Генрих взял лист бумаги и покрыл его рядом каббалистических знаков и цифр.
— Да! — ответил он.
— А когда это будет?
— Через месяц! — ответил Генрих, вновь проделав комедию с вычислениями. — А теперь умоляю ваше величество отпустить меня! Я устал и могу легко ошибиться.
— Хорошо, идите, — сказала королева, — но завтра я жду вас! Я опять хочу о многом расспросить вас!
— Завтра я к вашим услугам! — ответил Генрих, целуя протянутую ему руку королевы и с почтительным поклоном выходя из кабинета.
Отсюда он направился прямо в комнату к Нанси, которая уже поджидала его.
— А, вот и вы наконец! — сказала она. — Идите скорее, принцессу страшно взволновали ваши загадочные слова!
Она взяла Генриха за руку и провела обычным путем к Маргарите, которая действительно волновалась: это было видно уже по той нервности, с которой она встретила Генриха.

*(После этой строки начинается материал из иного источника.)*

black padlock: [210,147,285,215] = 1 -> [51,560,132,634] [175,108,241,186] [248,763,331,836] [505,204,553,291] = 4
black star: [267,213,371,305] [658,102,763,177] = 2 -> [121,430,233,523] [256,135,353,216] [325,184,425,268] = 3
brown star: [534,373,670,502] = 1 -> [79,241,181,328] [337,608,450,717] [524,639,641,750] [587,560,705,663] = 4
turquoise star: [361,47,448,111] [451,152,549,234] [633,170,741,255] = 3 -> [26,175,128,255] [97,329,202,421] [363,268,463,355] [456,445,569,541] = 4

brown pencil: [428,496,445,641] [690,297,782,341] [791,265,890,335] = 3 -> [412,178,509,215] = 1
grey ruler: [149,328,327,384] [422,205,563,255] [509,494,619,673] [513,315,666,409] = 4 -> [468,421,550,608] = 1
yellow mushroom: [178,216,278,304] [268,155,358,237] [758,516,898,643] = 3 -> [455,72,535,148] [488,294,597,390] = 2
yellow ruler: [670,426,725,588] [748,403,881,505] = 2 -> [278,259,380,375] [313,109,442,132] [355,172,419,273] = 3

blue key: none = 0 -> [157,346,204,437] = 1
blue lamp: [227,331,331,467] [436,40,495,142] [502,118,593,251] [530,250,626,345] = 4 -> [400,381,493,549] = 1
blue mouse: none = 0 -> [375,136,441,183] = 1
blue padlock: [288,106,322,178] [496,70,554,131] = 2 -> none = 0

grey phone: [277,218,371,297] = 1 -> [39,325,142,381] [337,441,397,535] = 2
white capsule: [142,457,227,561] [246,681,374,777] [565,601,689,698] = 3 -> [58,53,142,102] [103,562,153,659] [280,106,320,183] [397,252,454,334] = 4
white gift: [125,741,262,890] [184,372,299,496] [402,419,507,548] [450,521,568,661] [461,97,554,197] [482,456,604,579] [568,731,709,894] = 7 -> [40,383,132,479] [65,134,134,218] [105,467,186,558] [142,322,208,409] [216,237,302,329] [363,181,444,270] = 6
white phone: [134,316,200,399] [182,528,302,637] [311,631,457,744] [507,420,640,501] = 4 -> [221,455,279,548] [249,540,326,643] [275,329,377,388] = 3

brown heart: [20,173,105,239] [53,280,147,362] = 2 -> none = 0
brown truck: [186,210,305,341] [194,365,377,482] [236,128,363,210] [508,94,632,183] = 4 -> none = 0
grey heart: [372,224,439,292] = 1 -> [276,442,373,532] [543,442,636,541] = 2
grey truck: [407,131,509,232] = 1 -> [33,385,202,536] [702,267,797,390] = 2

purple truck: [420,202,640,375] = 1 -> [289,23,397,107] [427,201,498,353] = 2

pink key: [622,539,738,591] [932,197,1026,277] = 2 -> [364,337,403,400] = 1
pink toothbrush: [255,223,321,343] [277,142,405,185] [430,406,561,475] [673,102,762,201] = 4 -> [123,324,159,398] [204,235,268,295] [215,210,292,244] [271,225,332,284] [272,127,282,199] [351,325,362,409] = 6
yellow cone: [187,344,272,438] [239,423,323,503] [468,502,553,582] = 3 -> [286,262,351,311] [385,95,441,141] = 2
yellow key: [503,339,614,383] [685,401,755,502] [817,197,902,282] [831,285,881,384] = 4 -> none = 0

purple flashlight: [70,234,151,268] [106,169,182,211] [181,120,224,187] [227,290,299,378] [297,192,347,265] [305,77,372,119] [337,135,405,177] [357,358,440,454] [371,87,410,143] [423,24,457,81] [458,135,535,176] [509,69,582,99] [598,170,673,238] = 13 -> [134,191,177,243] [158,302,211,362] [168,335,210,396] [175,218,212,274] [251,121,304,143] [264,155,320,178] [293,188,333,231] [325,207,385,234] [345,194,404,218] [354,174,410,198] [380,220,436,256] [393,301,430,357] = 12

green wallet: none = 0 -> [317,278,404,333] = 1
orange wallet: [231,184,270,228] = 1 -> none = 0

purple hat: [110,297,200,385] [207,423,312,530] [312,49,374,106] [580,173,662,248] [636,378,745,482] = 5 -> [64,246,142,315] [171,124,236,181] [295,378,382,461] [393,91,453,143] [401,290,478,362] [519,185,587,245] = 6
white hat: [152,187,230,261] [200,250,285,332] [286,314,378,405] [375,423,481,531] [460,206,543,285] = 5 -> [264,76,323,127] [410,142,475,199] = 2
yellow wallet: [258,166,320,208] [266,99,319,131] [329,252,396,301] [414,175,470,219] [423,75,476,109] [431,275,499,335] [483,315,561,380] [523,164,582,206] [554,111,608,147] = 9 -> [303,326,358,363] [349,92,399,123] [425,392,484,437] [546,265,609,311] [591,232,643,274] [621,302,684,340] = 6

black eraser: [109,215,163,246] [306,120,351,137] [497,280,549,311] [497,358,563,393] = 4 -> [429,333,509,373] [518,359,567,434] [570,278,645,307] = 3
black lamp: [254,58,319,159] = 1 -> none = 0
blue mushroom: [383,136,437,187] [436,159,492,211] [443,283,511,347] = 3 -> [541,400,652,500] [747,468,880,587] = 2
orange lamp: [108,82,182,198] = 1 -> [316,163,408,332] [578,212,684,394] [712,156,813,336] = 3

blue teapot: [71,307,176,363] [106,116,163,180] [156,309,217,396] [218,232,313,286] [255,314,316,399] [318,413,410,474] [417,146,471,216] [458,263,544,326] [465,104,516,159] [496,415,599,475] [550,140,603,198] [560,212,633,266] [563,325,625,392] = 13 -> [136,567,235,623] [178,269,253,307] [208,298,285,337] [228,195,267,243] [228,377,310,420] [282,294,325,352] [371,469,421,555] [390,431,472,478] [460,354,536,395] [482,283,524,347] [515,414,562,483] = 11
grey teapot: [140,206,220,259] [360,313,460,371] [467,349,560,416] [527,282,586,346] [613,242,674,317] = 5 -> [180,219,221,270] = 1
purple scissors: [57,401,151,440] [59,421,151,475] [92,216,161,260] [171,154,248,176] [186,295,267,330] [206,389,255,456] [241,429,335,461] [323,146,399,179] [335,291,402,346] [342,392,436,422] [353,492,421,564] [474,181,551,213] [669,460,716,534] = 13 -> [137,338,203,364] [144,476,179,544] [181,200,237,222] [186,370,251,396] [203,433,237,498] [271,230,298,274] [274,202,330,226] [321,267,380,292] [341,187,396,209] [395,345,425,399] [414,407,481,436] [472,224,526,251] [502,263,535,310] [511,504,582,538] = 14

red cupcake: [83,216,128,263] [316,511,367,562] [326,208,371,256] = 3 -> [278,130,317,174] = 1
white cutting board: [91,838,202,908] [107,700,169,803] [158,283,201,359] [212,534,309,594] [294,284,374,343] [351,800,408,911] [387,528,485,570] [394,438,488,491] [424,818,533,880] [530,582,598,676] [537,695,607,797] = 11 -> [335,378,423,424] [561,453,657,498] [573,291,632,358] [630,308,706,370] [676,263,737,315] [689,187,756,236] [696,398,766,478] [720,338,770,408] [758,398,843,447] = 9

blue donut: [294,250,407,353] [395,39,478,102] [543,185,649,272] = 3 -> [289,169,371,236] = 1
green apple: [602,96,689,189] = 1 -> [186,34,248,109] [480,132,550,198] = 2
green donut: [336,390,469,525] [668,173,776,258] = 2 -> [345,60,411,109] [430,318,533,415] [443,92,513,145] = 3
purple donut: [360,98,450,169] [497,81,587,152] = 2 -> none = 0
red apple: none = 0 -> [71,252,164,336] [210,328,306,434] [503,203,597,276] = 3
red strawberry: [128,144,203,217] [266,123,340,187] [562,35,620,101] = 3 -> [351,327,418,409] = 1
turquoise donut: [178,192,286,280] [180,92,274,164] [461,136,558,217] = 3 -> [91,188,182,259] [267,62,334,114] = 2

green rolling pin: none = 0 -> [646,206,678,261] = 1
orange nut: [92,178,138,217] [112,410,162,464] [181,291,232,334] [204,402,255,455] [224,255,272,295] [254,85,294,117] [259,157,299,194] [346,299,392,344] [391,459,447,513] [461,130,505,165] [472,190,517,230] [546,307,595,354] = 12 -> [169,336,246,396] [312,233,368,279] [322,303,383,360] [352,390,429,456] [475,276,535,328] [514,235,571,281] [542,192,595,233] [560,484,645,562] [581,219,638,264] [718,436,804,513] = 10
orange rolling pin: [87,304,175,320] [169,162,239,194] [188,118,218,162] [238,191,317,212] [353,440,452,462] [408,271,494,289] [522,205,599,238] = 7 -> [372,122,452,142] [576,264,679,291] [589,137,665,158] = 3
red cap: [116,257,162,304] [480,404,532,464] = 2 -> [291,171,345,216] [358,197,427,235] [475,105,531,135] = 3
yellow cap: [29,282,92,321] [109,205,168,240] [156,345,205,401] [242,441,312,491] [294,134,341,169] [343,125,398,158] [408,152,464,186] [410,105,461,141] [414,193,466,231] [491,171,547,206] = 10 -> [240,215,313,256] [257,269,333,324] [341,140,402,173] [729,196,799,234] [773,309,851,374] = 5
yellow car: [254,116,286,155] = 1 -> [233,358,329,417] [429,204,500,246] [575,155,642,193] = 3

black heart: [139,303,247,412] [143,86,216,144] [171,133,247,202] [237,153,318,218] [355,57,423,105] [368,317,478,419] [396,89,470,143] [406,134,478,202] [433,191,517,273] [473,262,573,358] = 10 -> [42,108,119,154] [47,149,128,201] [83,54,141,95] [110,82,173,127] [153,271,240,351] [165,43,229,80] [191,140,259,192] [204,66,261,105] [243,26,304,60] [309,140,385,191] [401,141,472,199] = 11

— Вот вам и колдун! — смеясь, сказала Нанси и вышла из комнаты.
— В чем же дело, сударь? — спросила Маргарита.
— Ваше высочество, — ответил Генрих, — я сейчас сделаю вам такое признание, которое может стоить мне головы, если о нем проведает королева-мать!
— Боже мой! — воскликнула Маргарита вздрогнув. — Но вы правы, доверяясь мне. — Я ваш друг и не выдам вас… в каких бы ужасах вы ни признались мне!
— О, не беспокойтесь, ваше высочество, я не совершил ничего такого, что сделало бы меня недостойным вашей дружбы! — сказал Генрих.
— Так говорите!
Тогда Генрих рассказал Маргарите, как ему и Ноэ пришлось встретить Рене на дороге между Блуа и Божанси.
— Боже мой! — воскликнула принцесса. — Так это вы с Ноэ были теми двумя дворянами, которых клялся повесить Рене?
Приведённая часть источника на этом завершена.